Das fängt schon bei der Partnersuche bei Tinder: Dann sorgen Algorithmen dafür, dass uns bestimmte Leute vorgeschlagen werden. Wenn es da zu einem Date kommt, sieht man im Café dass sie durch einen Algorithmus in die Situation gebracht wurden, in diesem Café zu sitzen. Das sind alles Prozesse die etwas mit uns machen und das ist deswegen politisch, weil ja immer Profile von uns erstellt werden: Uns gibt es als elektronisches Profil, wo alle unsere Neigungen und Eigenschaften protokolliert sind und damit werden Entscheidungen getroffen, die wir gar nicht mehr in der Hand haben. Es wird ja immer von der sogenannten “algorithmic bias” gesprochen, das heißt dass diese Klassifizierungsverfahren vorurteilsgeleitet sind. Der Rassismus den es in der analogen Welt gibt den gibts auch in der Welt der Algorithmen. Dem Politischen an diesen Prozessen wollen wir auf den Grund gehen.

Die Themen selbst sind aber sehr unterschiedlich oder?

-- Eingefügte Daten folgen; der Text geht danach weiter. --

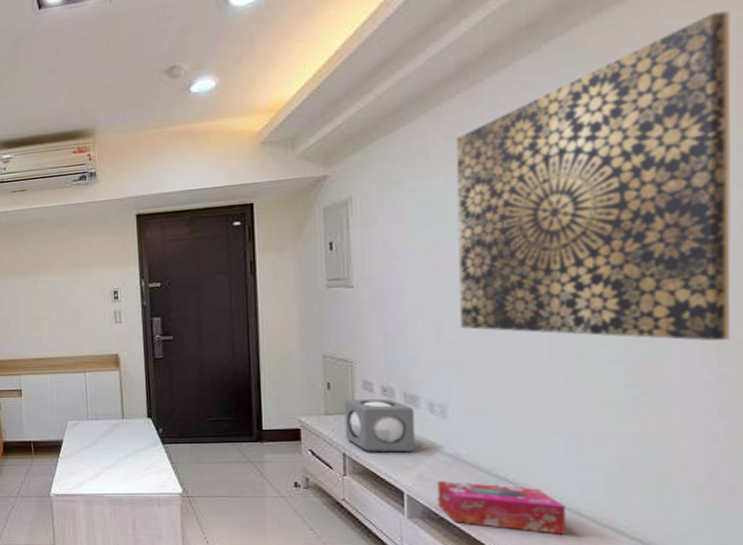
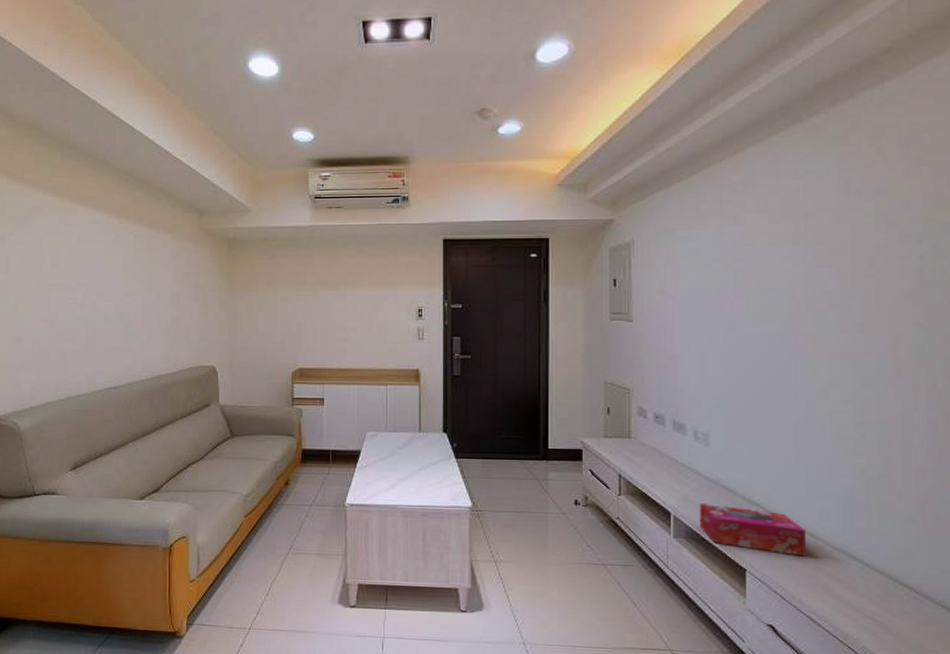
speaker: present [344,398,416,453] -> none [621,424,682,476]
wall art: present [456,10,732,342] -> none [721,115,936,390]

Genau es gibt zum Beispiel auch ein Panel in dem eine renommierte Feministische Theoretikerin und Feministin einen Vortrag halten wird. Helen Hester, die an einer Universität in West-London lehrt, mit einer Gruppe von Künstlerinnen ein Manifest veröffentlicht vor 4 Jahren das Xeno-Feministische Manifest: Das sind feministische Aktivistinnen die im Bereich der Technologie arbeiten und die eben zurecht kritisieren, dass alles was sich im Silicon Valley so ausgedacht wird an digitaler Technologie, meistens die Probleme von weißen alten Männern löst aber nicht unbedingt die Probleme von Frauen oder anderen strukturell benachteiligten Bevölkerungsgruppen. Die sind eben ganz stark dafür, dass man Technologie nicht ablehnen sollte, sondern als etwas sehen sollte, mit dem man jetzt leben muss und das man irgendwie auch gestalten muss. Wenn man sich zum Beispiel die Welt der Sexarbeit ankuckt: Wieso eigentlich nicht über Sex-RoboterInnen nachdenken? Oder die ganzen Kehr-Berufe und Pflegeberufe die regelmäßig zum Burn-Out führen. Vielleicht ist der Mensch gar nicht der richtige um diese Aufgaben zu erledigen.

“Politik der Algorithmen” ist noch bis zum 16. Juni in den Kammerspielen.